About facing the team his father represented from 1982-94, Jordan jokingly remarked, “He understands that he’s a relic, and that his time was good. ... He (was) all-world for them ... and I’m just trying to be something like that here.”
Born during the 1989 NFL preseason, Jordan was pretty much that in 2013, his third year in the league. He posted the NFL’s fifth-most sacks (12.5) and tacked on 2.5 in the postseason to help the Saints win 12 of 18 games and reach the divisional round of the playoffs before being eliminated by Seattle, the eventual Super Bowl champion.
Jordan has not had the same level of success in the sacks department this year. But he has created defensive havoc in other ways, knocking down three passes at the line of scrimmage in the Saints’ defeats at Cleveland on Sept. 14 and at Atlanta seven days earlier.
The one against the Falcons was at the start of a drive that resulted in a punt. One of his two in Cleveland came on third-and-9 and forced another punt.
Such plays may not please the masses as much as wrestling down a quarterback behind the line of scrimmage would.
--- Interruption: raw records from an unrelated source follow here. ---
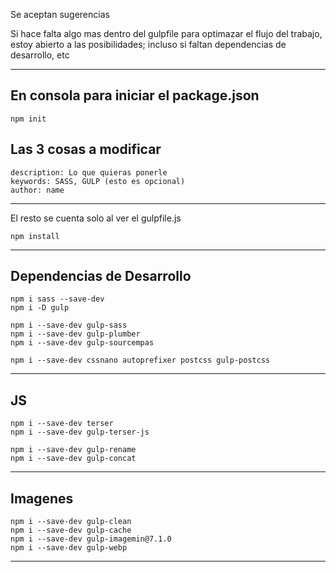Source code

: 
Se aceptan sugerencias 

Si hace falta algo mas dentro del gulpfile para optimazar el 
flujo del trabajo, estoy abierto a las posibilidades; incluso si faltan
dependencias de desarrollo, etc


-----------------------------------------------------------------------
En consola para iniciar el package.json
-----------------------------------------------------------------------
    npm init  
Las 3 cosas a modificar
-----------------------------------------------------------------------
    description: Lo que quieras ponerle
    keywords: SASS, GULP (esto es opcional)
    author: name
-----------------------------------------------------------------------
El resto se cuenta solo al ver el gulpfile.js

    npm install

-----------------------------------------------------------------------
   Dependencias de Desarrollo
-----------------------------------------------------------------------
    npm i sass --save-dev
    npm i -D gulp

    npm i --save-dev gulp-sass
    npm i --save-dev gulp-plumber
    npm i --save-dev gulp-sourcempas

    npm i --save-dev cssnano autoprefixer postcss gulp-postcss
---------------------------------------------------------------
   JS 
---------------------------------------------------------------
    npm i --save-dev terser
    npm i --save-dev gulp-terser-js

    npm i --save-dev gulp-rename
    npm i --save-dev gulp-concat
--------------------------------------------------------------
   Imagenes
---------------------------------------------------------------
    npm i --save-dev gulp-clean
    npm i --save-dev gulp-cache
    npm i --save-dev gulp-imagemin@7.1.0
    npm i --save-dev gulp-webp
---------------------------------------------------------------
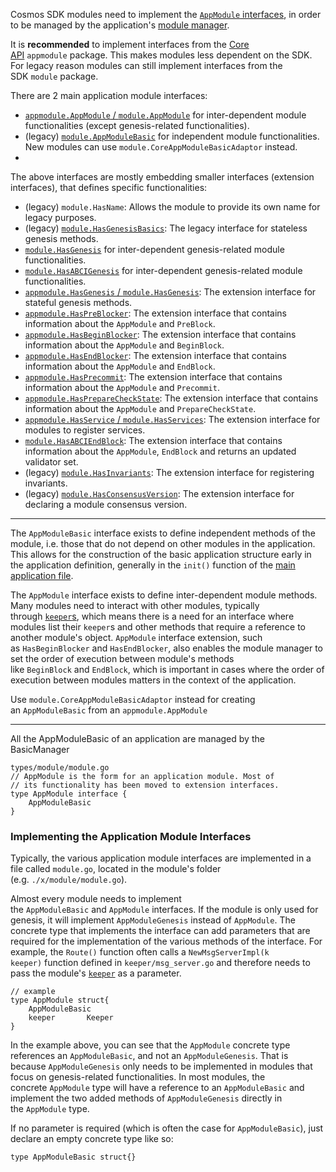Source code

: Cosmos SDK modules need to implement the [`AppModule` interfaces](https://docs.cosmos.network/v0.50/build/building-modules/module-manager#application-module-interfaces), in order to be managed by the application's [module manager](https://docs.cosmos.network/v0.50/build/building-modules/module-manager#module-manager).


It is **recommended** to implement interfaces from the [Core API](https://docs.cosmos.network/main/architecture/adr-063-core-module-api) `appmodule` package. This makes modules less dependent on the SDK. For legacy reason modules can still implement interfaces from the SDK `module` package.


There are 2 main application module interfaces:

-   [`appmodule.AppModule` / `module.AppModule`](https://docs.cosmos.network/v0.50/build/building-modules/module-manager#appmodule) for inter-dependent module functionalities (except genesis-related functionalities).
-   (legacy) [`module.AppModuleBasic`](https://docs.cosmos.network/v0.50/build/building-modules/module-manager#appmodulebasic) for independent module functionalities. New modules can use `module.CoreAppModuleBasicAdaptor` instead.
-   

The above interfaces are mostly embedding smaller interfaces (extension interfaces), that defines specific functionalities:

-   (legacy) `module.HasName`: Allows the module to provide its own name for legacy purposes.
-   (legacy) [`module.HasGenesisBasics`](https://docs.cosmos.network/v0.50/build/building-modules/module-manager#modulehasgenesisbasics): The legacy interface for stateless genesis methods.
-   [`module.HasGenesis`](https://docs.cosmos.network/v0.50/build/building-modules/module-manager#modulehasgenesis) for inter-dependent genesis-related module functionalities.
-   [`module.HasABCIGenesis`](https://docs.cosmos.network/v0.50/build/building-modules/module-manager#modulehasabcigenesis) for inter-dependent genesis-related module functionalities.
-   [`appmodule.HasGenesis` / `module.HasGenesis`](https://docs.cosmos.network/v0.50/build/building-modules/module-manager#appmodulehasgenesis): The extension interface for stateful genesis methods.
-   [`appmodule.HasPreBlocker`](https://docs.cosmos.network/v0.50/build/building-modules/module-manager#haspreblocker): The extension interface that contains information about the `AppModule` and `PreBlock`.
-   [`appmodule.HasBeginBlocker`](https://docs.cosmos.network/v0.50/build/building-modules/module-manager#hasbeginblocker): The extension interface that contains information about the `AppModule` and `BeginBlock`.
-   [`appmodule.HasEndBlocker`](https://docs.cosmos.network/v0.50/build/building-modules/module-manager#hasendblocker): The extension interface that contains information about the `AppModule` and `EndBlock`.
-   [`appmodule.HasPrecommit`](https://docs.cosmos.network/v0.50/build/building-modules/module-manager#hasprecommit): The extension interface that contains information about the `AppModule` and `Precommit`.
-   [`appmodule.HasPrepareCheckState`](https://docs.cosmos.network/v0.50/build/building-modules/module-manager#haspreparecheckstate): The extension interface that contains information about the `AppModule` and `PrepareCheckState`.
-   [`appmodule.HasService` / `module.HasServices`](https://docs.cosmos.network/v0.50/build/building-modules/module-manager#hasservices): The extension interface for modules to register services.
-   [`module.HasABCIEndBlock`](https://docs.cosmos.network/v0.50/build/building-modules/module-manager#hasabciendblock): The extension interface that contains information about the `AppModule`, `EndBlock` and returns an updated validator set.
-   (legacy) [`module.HasInvariants`](https://docs.cosmos.network/v0.50/build/building-modules/module-manager#hasinvariants): The extension interface for registering invariants.
-   (legacy) [`module.HasConsensusVersion`](https://docs.cosmos.network/v0.50/build/building-modules/module-manager#hasconsensusversion): The extension interface for declaring a module consensus version.
  
  
  ------

The `AppModuleBasic` interface exists to define independent methods of the module, i.e. those that do not depend on other modules in the application. This allows for the construction of the basic application structure early in the application definition, generally in the `init()` function of the [main application file](https://docs.cosmos.network/v0.50/learn/beginner/app-anatomy#core-application-file). 


The `AppModule` interface exists to define inter-dependent module methods. Many modules need to interact with other modules, typically through [`keeper`s](https://docs.cosmos.network/v0.50/build/building-modules/keeper), which means there is a need for an interface where modules list their `keeper`s and other methods that require a reference to another module's object. `AppModule` interface extension, such as `HasBeginBlocker` and `HasEndBlocker`, also enables the module manager to set the order of execution between module's methods like `BeginBlock` and `EndBlock`, which is important in cases where the order of execution between modules matters in the context of the application.


Use `module.CoreAppModuleBasicAdaptor` instead for creating an `AppModuleBasic` from an `appmodule.AppModule`

--------
All the AppModuleBasic of an application are managed by the BasicManager


```
types/module/module.go
// AppModule is the form for an application module. Most of
// its functionality has been moved to extension interfaces.
type AppModule interface {
	AppModuleBasic
}
```


### Implementing the Application Module Interfaces

Typically, the various application module interfaces are implemented in a file called `module.go`, located in the module's folder (e.g. `./x/module/module.go`).

Almost every module needs to implement the `AppModuleBasic` and `AppModule` interfaces. If the module is only used for genesis, it will implement `AppModuleGenesis` instead of `AppModule`. The concrete type that implements the interface can add parameters that are required for the implementation of the various methods of the interface. For example, the `Route()` function often calls a `NewMsgServerImpl(k keeper)` function defined in `keeper/msg_server.go` and therefore needs to pass the module's [`keeper`](https://docs.cosmos.network/v0.50/build/building-modules/keeper) as a parameter.

```
// example
type AppModule struct{
    AppModuleBasic
    keeper       Keeper
}

```

In the example above, you can see that the `AppModule` concrete type references an `AppModuleBasic`, and not an `AppModuleGenesis`. That is because `AppModuleGenesis` only needs to be implemented in modules that focus on genesis-related functionalities. In most modules, the concrete `AppModule` type will have a reference to an `AppModuleBasic` and implement the two added methods of `AppModuleGenesis` directly in the `AppModule` type.

If no parameter is required (which is often the case for `AppModuleBasic`), just declare an empty concrete type like so:

```
type AppModuleBasic struct{}
```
But they’re equally valuable, said Saints pass-rusher Junior Galette, who had 12 sacks in 2013 and one this year.
“With sacks, you can’t get frustrated with that, because when they come, they come in bunches,” Galette said. “Batting the ball down ... helps — just getting (the defense) off the field ... is production.”
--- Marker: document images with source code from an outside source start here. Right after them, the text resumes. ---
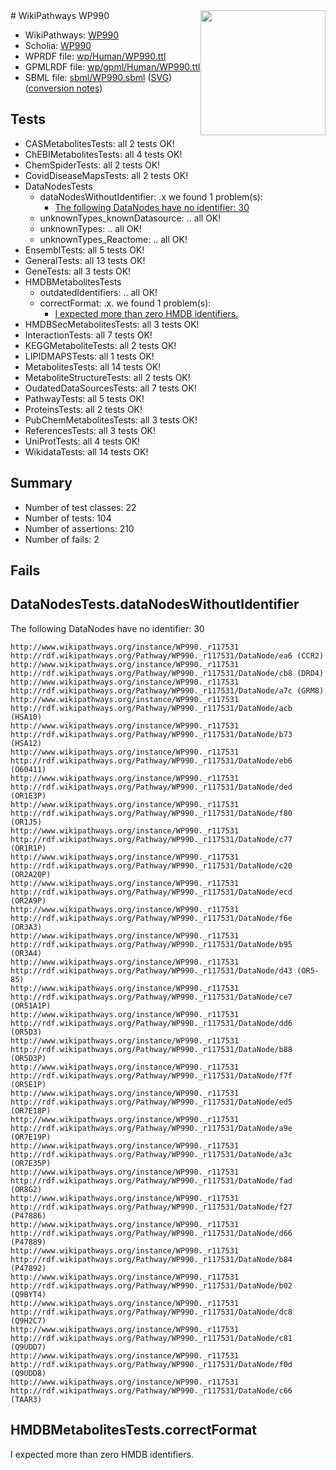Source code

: <img style="float: right; width: 200px" src="../logo.png" />
# WikiPathways WP990

* WikiPathways: [WP990](https://identifiers.org/wikipathways:WP990)
* Scholia: [WP990](https://scholia.toolforge.org/wikipathways/WP990)
* WPRDF file: [wp/Human/WP990.ttl](../wp/Human/WP990.ttl)
* GPMLRDF file: [wp/gpml/Human/WP990.ttl](../wp/gpml/Human/WP990.ttl)
* SBML file: [sbml/WP990.sbml](../sbml/WP990.sbml) ([SVG](../sbml/WP990.svg)) ([conversion notes](../sbml/WP990.txt))

## Tests
* CASMetabolitesTests: all 2 tests OK!
* ChEBIMetabolitesTests: all 4 tests OK!
* ChemSpiderTests: all 2 tests OK!
* CovidDiseaseMapsTests: all 2 tests OK!
* DataNodesTests
    * dataNodesWithoutIdentifier: .x we found 1 problem(s):
        * [The following DataNodes have no identifier: 30](#8792c4ce)
    * unknownTypes_knownDatasource: .. all OK!
    * unknownTypes: .. all OK!
    * unknownTypes_Reactome: .. all OK!
* EnsemblTests: all 5 tests OK!
* GeneralTests: all 13 tests OK!
* GeneTests: all 3 tests OK!
* HMDBMetabolitesTests
    * outdatedIdentifiers: .. all OK!
    * correctFormat: .x. we found 1 problem(s):
        * [I expected more than zero HMDB identifiers.](#ad154c1e)
* HMDBSecMetabolitesTests: all 3 tests OK!
* InteractionTests: all 7 tests OK!
* KEGGMetaboliteTests: all 2 tests OK!
* LIPIDMAPSTests: all 1 tests OK!
* MetabolitesTests: all 14 tests OK!
* MetaboliteStructureTests: all 2 tests OK!
* OudatedDataSourcesTests: all 7 tests OK!
* PathwayTests: all 5 tests OK!
* ProteinsTests: all 2 tests OK!
* PubChemMetabolitesTests: all 3 tests OK!
* ReferencesTests: all 3 tests OK!
* UniProtTests: all 4 tests OK!
* WikidataTests: all 14 tests OK!


## Summary

* Number of test classes: 22
* Number of tests: 104
* Number of assertions: 210
* Number of fails: 2

## Fails

<a name="8792c4ce" />

## DataNodesTests.dataNodesWithoutIdentifier

The following DataNodes have no identifier: 30
```
http://www.wikipathways.org/instance/WP990._r117531 http://rdf.wikipathways.org/Pathway/WP990._r117531/DataNode/ea6 (CCR2)
http://www.wikipathways.org/instance/WP990._r117531 http://rdf.wikipathways.org/Pathway/WP990._r117531/DataNode/cb8 (DRD4)
http://www.wikipathways.org/instance/WP990._r117531 http://rdf.wikipathways.org/Pathway/WP990._r117531/DataNode/a7c (GRM8)
http://www.wikipathways.org/instance/WP990._r117531 http://rdf.wikipathways.org/Pathway/WP990._r117531/DataNode/acb (HSA10)
http://www.wikipathways.org/instance/WP990._r117531 http://rdf.wikipathways.org/Pathway/WP990._r117531/DataNode/b73 (HSA12)
http://www.wikipathways.org/instance/WP990._r117531 http://rdf.wikipathways.org/Pathway/WP990._r117531/DataNode/eb6 (O60411)
http://www.wikipathways.org/instance/WP990._r117531 http://rdf.wikipathways.org/Pathway/WP990._r117531/DataNode/ded (OR1E3P)
http://www.wikipathways.org/instance/WP990._r117531 http://rdf.wikipathways.org/Pathway/WP990._r117531/DataNode/f80 (OR1J5)
http://www.wikipathways.org/instance/WP990._r117531 http://rdf.wikipathways.org/Pathway/WP990._r117531/DataNode/c77 (OR1R1P)
http://www.wikipathways.org/instance/WP990._r117531 http://rdf.wikipathways.org/Pathway/WP990._r117531/DataNode/c20 (OR2A20P)
http://www.wikipathways.org/instance/WP990._r117531 http://rdf.wikipathways.org/Pathway/WP990._r117531/DataNode/ecd (OR2A9P)
http://www.wikipathways.org/instance/WP990._r117531 http://rdf.wikipathways.org/Pathway/WP990._r117531/DataNode/f6e (OR3A3)
http://www.wikipathways.org/instance/WP990._r117531 http://rdf.wikipathways.org/Pathway/WP990._r117531/DataNode/b95 (OR3A4)
http://www.wikipathways.org/instance/WP990._r117531 http://rdf.wikipathways.org/Pathway/WP990._r117531/DataNode/d43 (OR5-85)
http://www.wikipathways.org/instance/WP990._r117531 http://rdf.wikipathways.org/Pathway/WP990._r117531/DataNode/ce7 (OR51A1P)
http://www.wikipathways.org/instance/WP990._r117531 http://rdf.wikipathways.org/Pathway/WP990._r117531/DataNode/dd6 (OR5D3)
http://www.wikipathways.org/instance/WP990._r117531 http://rdf.wikipathways.org/Pathway/WP990._r117531/DataNode/b88 (OR5D3P)
http://www.wikipathways.org/instance/WP990._r117531 http://rdf.wikipathways.org/Pathway/WP990._r117531/DataNode/f7f (OR5E1P)
http://www.wikipathways.org/instance/WP990._r117531 http://rdf.wikipathways.org/Pathway/WP990._r117531/DataNode/ed5 (OR7E18P)
http://www.wikipathways.org/instance/WP990._r117531 http://rdf.wikipathways.org/Pathway/WP990._r117531/DataNode/a9e (OR7E19P)
http://www.wikipathways.org/instance/WP990._r117531 http://rdf.wikipathways.org/Pathway/WP990._r117531/DataNode/a3c (OR7E35P)
http://www.wikipathways.org/instance/WP990._r117531 http://rdf.wikipathways.org/Pathway/WP990._r117531/DataNode/fad (OR8G2)
http://www.wikipathways.org/instance/WP990._r117531 http://rdf.wikipathways.org/Pathway/WP990._r117531/DataNode/f27 (P47886)
http://www.wikipathways.org/instance/WP990._r117531 http://rdf.wikipathways.org/Pathway/WP990._r117531/DataNode/d66 (P47889)
http://www.wikipathways.org/instance/WP990._r117531 http://rdf.wikipathways.org/Pathway/WP990._r117531/DataNode/b84 (P47892)
http://www.wikipathways.org/instance/WP990._r117531 http://rdf.wikipathways.org/Pathway/WP990._r117531/DataNode/b02 (Q9BYT4)
http://www.wikipathways.org/instance/WP990._r117531 http://rdf.wikipathways.org/Pathway/WP990._r117531/DataNode/dc8 (Q9H2C7)
http://www.wikipathways.org/instance/WP990._r117531 http://rdf.wikipathways.org/Pathway/WP990._r117531/DataNode/c81 (Q9UDD7)
http://www.wikipathways.org/instance/WP990._r117531 http://rdf.wikipathways.org/Pathway/WP990._r117531/DataNode/f0d (Q9UDD8)
http://www.wikipathways.org/instance/WP990._r117531 http://rdf.wikipathways.org/Pathway/WP990._r117531/DataNode/c66 (TAAR3)
```

<a name="ad154c1e" />

## HMDBMetabolitesTests.correctFormat

I expected more than zero HMDB identifiers.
Added linebacker Parys Haralson: “A guy like (Jordan) gets a lot of attention from offenses, yet he’s a very disruptive player. ... If you can (bat down) the pass, that’s a change of downs, too.”
When Jordan’s next opportunity arrives Sunday to deliver his first sack this year and taste victory with the Saints anew, it’ll be the second time he clashes with his dad’s old team. The Saints won the first matchup 42-20 in Minneapolis in December 2011.
He said he vaguely remembers attending a game or two with his older brother, Geoffrey — and whining about how cold the walk to the stadium was. He recalls a time when he rooted for the Vikings, but he noted that’s long in the past.
“We have to start setting the pace that we want to end up at,” said Jordan, who in July predicted the Saints would win the Super Bowl. “What better week to (do) that than the week we have ahead of us?”